Blob Blame History Raw
From: Linus Torvalds <torvalds@linux-foundation.org>
Date: Fri, 27 Apr 2018 09:06:34 -0700
Subject: [PATCH 2/8] x86/speculation/l1tf: Change order of offset/type in swap
 entry
Patch-mainline: v4.19-rc1
Git-commit: bcd11afa7adad8d720e7ba5ef58bdcd9775cf45f
References: bnc#1087081, CVE-2018-3620

Here's a patch that switches the order of "type" and
"offset" in the x86-64 encoding in preparation of the next
patch which inverts the swap entry to protect against L1TF.

That means that now the offset is bits 9-58 in the page table, and that
the type is in the bits that hardware generally doesn't care about.

That, in turn, means that if you have a desktop chip with only 40 bits of
physical addressing, now that the offset starts at bit 9, you still have
to have 30 bits of offset actually *in use* until bit 39 ends up being
clear.

So that's 4 terabyte of swap space (because the offset is counted in
pages, so 30 bits of offset is 42 bits of actual coverage). With bigger
physical addressing, that obviously grows further, until you hit the limit
of the offset (at 50 bits of offset - 62 bits of actual swap file
coverage).

[updated description and minor tweaks by AK]

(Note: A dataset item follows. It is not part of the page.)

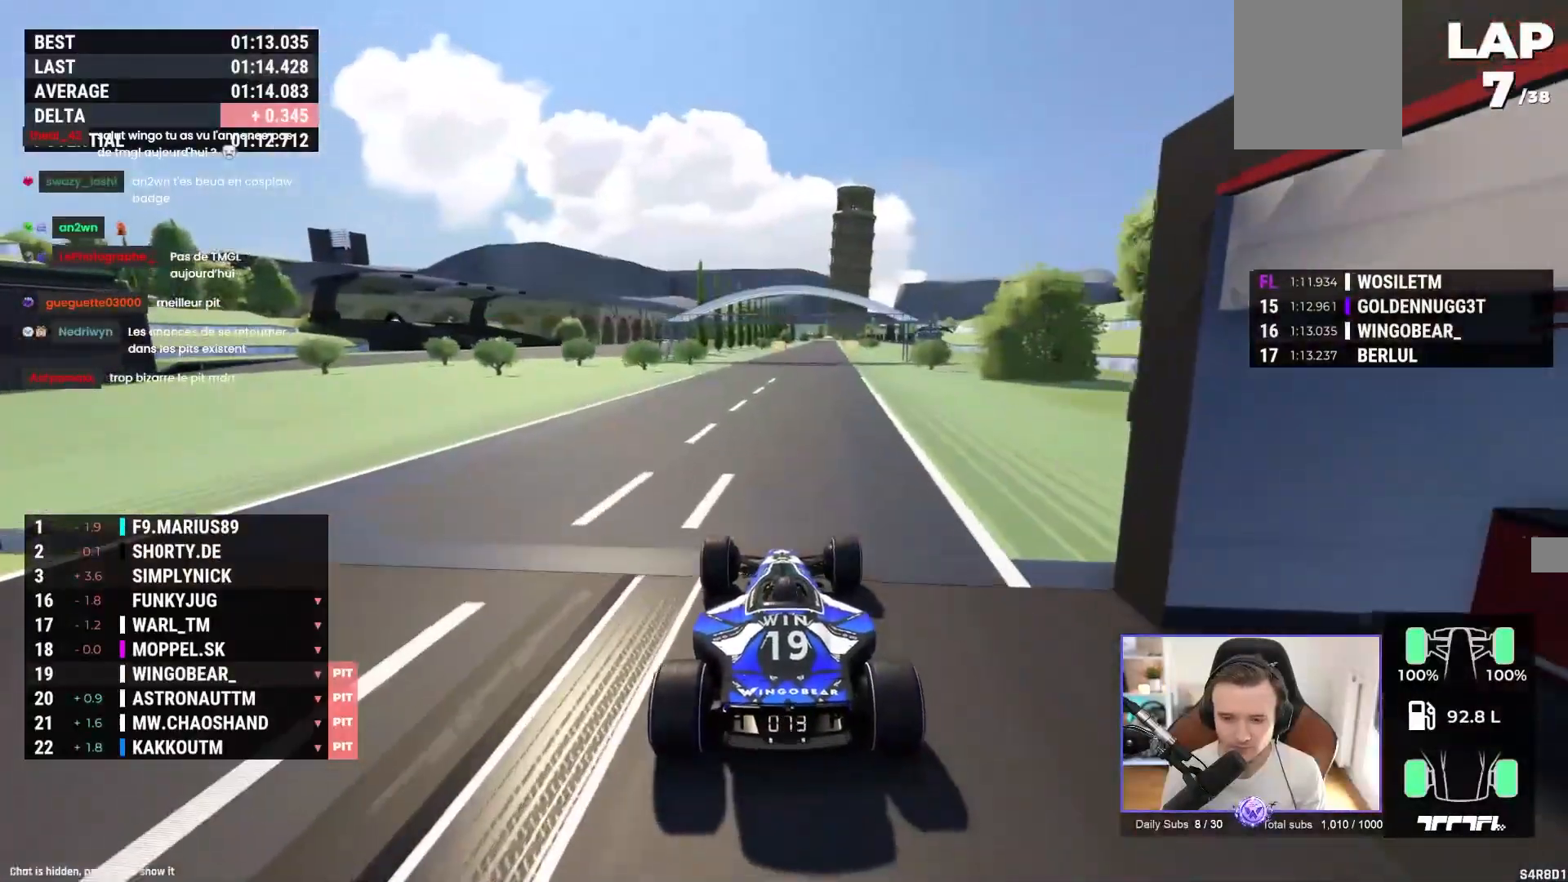
{"buttons": ["A"], "left_stick": "center", "events": []}
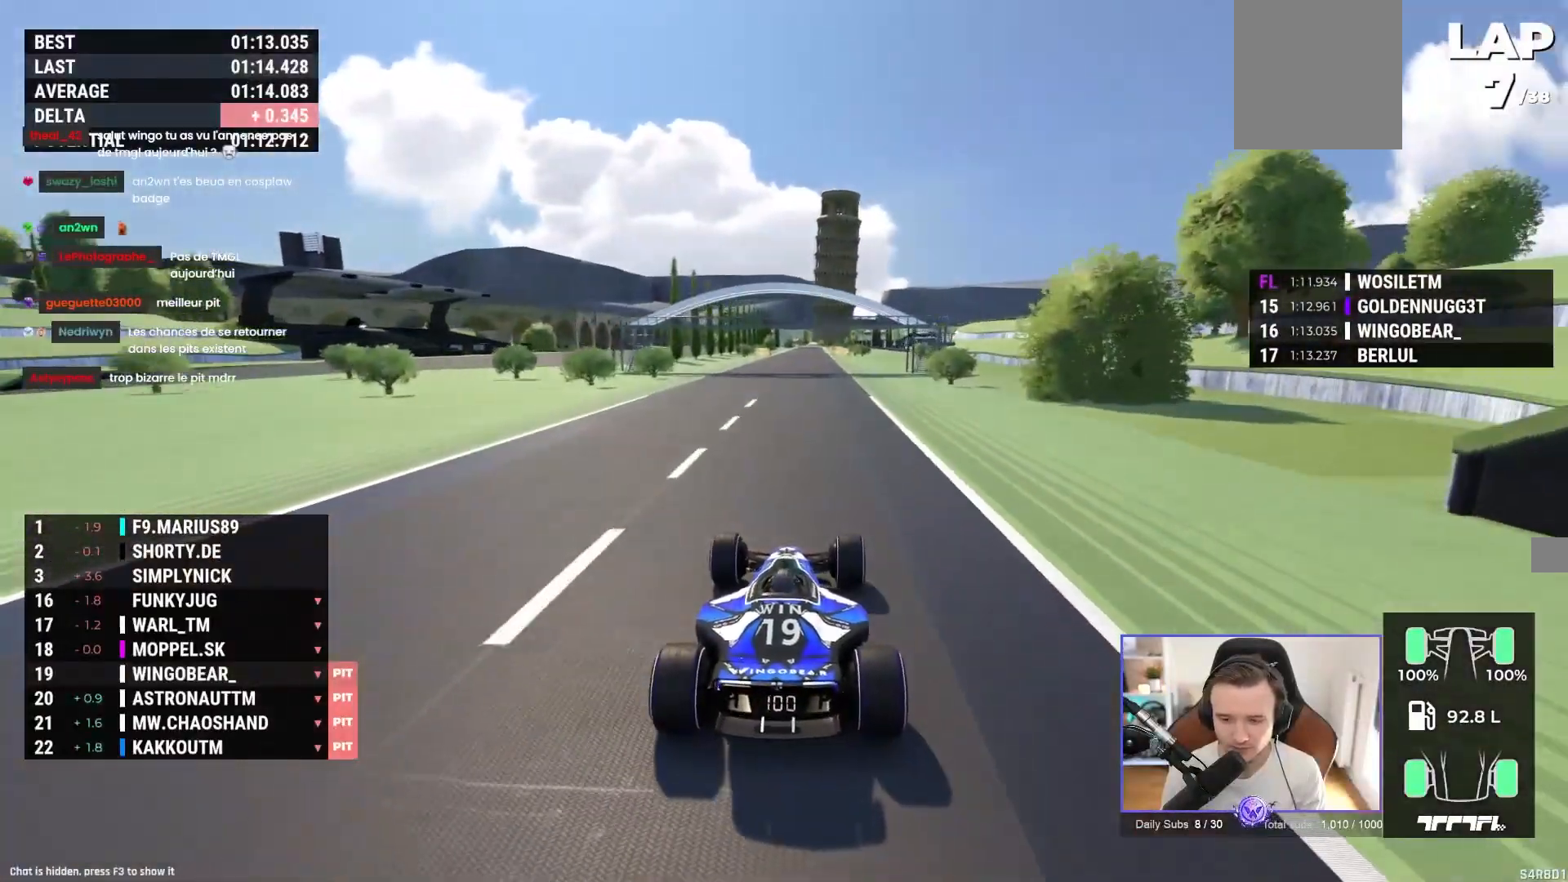
{"buttons": ["A"], "left_stick": "center", "events": []}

Signed-off-by: Linus Torvalds <torvalds@linux-foundation.org>
Signed-off-by: Andi Kleen <ak@linux.intel.com>
Tested-by: Andi Kleen <ak@linux.intel.com>
Acked-by: Michal Hocko <mhocko@suse.com>
Acked-by: Vlastimil Babka <vbabka@suse.cz>
Acked-by: Dave Hansen <dave.hansen@intel.com>
Reviewed-by: Josh Poimboeuf <jpoimboe@redhat.com>

---
 arch/x86/include/asm/pgtable_64.h |   31 ++++++++++++++++++++-----------
 1 file changed, 20 insertions(+), 11 deletions(-)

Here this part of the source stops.